Instructions for the task
The records below are to be repeated exactly, and their pictures left out.

===== Dataset excerpts

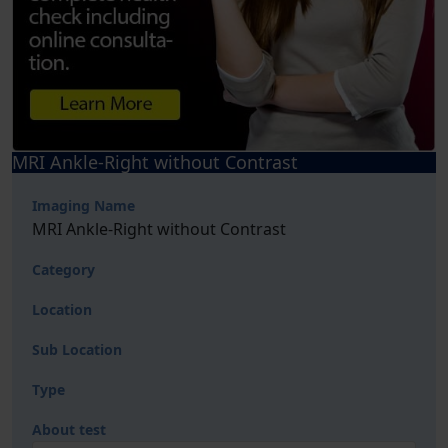
MRI Ankle-Right without Contrast
Imaging Name
MRI Ankle-Right without Contrast
Category
Location
Sub Location
Type
About test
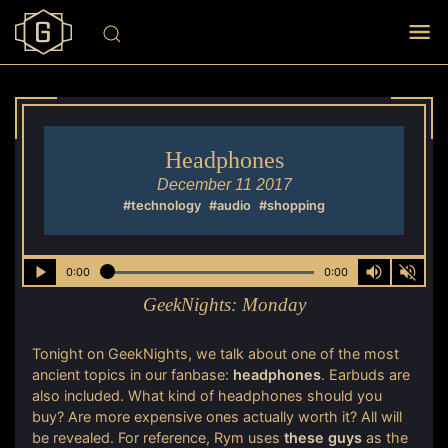
Headphones
December 11 2017
#technology
#audio
#shopping
0:00
0:00
GeekNights:
Monday
Tonight on GeekNights, we talk about one of the most
ancient topics in our fanbase:
headphones
. Earbuds are
also included. What kind of headphones should you
buy? Are more expensive ones actually worth it? All will
be revealed. For reference, Rym uses
these guys
as the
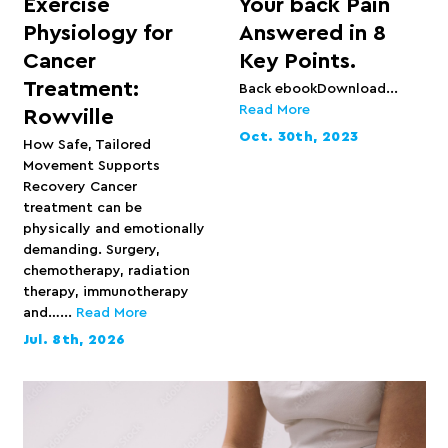
Exercise
Your back Pain
Physiology for
Answered in 8
Cancer
Key Points.
Treatment:
Back ebookDownload...
Read More
Rowville
Oct. 30th, 2023
How Safe, Tailored
Movement Supports
Recovery Cancer
treatment can be
physically and emotionally
demanding. Surgery,
chemotherapy, radiation
therapy, immunotherapy
and…...
Read More
Jul. 8th, 2026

==========

Result
MRI Ankle-Right without Contrast
Imaging Name
MRI Ankle-Right without Contrast
Category
Location
Sub Location
Type
About test
Headphones
December 11 2017
#technology
#audio
#shopping
0:00
0:00
GeekNights:
Monday
Tonight on GeekNights, we talk about one of the most
ancient topics in our fanbase:
headphones
. Earbuds are
also included. What kind of headphones should you
buy? Are more expensive ones actually worth it? All will
be revealed. For reference, Rym uses
these guys
as the
Exercise
Your back Pain
Physiology for
Answered in 8
Cancer
Key Points.
Treatment:
Back ebookDownload...
Read More
Rowville
Oct. 30th, 2023
How Safe, Tailored
Movement Supports
Recovery Cancer
treatment can be
physically and emotionally
demanding. Surgery,
chemotherapy, radiation
therapy, immunotherapy
and…...
Read More
Jul. 8th, 2026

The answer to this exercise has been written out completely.